The final point I’ll make is around optimism. It’s easy to look at demographics, especially in China and the age of globalisation coming to an end re: Russia and see the next 20 years as challenging for the global economy. If you wake up and read the news and look at the markets, it’s easy to be pessimistic. But it’s even harder to look at 150 technologies and not be optimistic about growth (Maybe less confident about how we share the benefits of that growth). We are on the cusp (within 20 years) of cheap and abundant energy (fusion), stuff (3d printing), food (CRISPR), entertainment (VR, AR, metaverse) and labour (AI). This isn’t even to mention genetic engineering or space travel!

I’m telling the story of the zero marginal cost society. Still, the surprising thing is just how soon that could arrive. Some claim fusion by 2029. Others say don’t be silly; there is no chance before 2039. But STILL, that’s 2039. Less than 20 years away. And that’s fusion which has some of the biggest engineering challenges. There are only really commercial challenges left for CRISPR, virtual reality, artificial intelligence, and 3D printing. I think people are complacent because we’ve been here before. Dolly was cloned in 2003. VR was hyped in the early 1990s. And well, 3D printing was supposed to take over everything in the 2010s. And look, here we still are. The zero marginal cost society seems further away than ever. And yes some of these technologies will stall because of engineering challenges, geopolitics, ethics, regulation, a whole bunch of restraints. But for the big showstopping ones, other than fusion, they are on the learning curve. We know it works and we know it can scale. The problem is cost. And the learning curve and the market solves that.

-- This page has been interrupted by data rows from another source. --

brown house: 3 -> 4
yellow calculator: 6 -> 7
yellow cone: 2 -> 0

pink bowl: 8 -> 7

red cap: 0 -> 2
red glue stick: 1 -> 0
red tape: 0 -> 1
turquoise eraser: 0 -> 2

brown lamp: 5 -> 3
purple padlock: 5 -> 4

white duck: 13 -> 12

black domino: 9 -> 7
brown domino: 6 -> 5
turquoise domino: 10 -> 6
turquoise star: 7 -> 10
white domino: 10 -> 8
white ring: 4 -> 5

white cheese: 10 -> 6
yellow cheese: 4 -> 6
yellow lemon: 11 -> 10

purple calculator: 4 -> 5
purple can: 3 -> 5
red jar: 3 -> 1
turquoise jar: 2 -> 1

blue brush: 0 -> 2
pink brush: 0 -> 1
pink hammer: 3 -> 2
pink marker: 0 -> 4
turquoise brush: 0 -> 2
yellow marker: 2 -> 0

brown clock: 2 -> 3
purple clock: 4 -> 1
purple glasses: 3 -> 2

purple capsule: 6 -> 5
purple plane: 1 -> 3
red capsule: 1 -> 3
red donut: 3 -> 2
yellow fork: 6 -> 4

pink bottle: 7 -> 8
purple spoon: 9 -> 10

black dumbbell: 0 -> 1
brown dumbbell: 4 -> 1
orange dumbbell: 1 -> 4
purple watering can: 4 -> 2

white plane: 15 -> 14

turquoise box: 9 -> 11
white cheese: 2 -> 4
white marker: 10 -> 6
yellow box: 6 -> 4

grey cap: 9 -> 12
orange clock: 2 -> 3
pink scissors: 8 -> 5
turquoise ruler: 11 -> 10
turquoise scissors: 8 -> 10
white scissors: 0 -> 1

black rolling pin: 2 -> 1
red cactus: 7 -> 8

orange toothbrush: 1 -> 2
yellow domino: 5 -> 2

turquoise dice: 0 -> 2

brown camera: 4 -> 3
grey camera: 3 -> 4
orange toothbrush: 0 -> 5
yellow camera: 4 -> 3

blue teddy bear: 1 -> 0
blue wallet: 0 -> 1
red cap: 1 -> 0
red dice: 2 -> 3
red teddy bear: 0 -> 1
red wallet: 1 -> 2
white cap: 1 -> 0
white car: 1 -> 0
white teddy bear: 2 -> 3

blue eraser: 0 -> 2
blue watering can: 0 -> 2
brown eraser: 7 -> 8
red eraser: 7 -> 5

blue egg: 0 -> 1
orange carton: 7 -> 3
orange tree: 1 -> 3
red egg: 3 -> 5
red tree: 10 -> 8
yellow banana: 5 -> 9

The purpose of the work is to put some structure about how we think about the future. And I can do the quantitative dance with a robust methodology and all that, but actually at half time, the big thing is how it’s made me feel. The work has made me more optimistic than ever. It feels like we’ve been putting down foundations for ages and everyone is like “why is building the house taking so long?” And then BOOM, the builder is like, we were never building a house, we were editing genes, creating new materials and generating fusion energy.

I’ve been sent from the future to tell you: it’s closer than you think.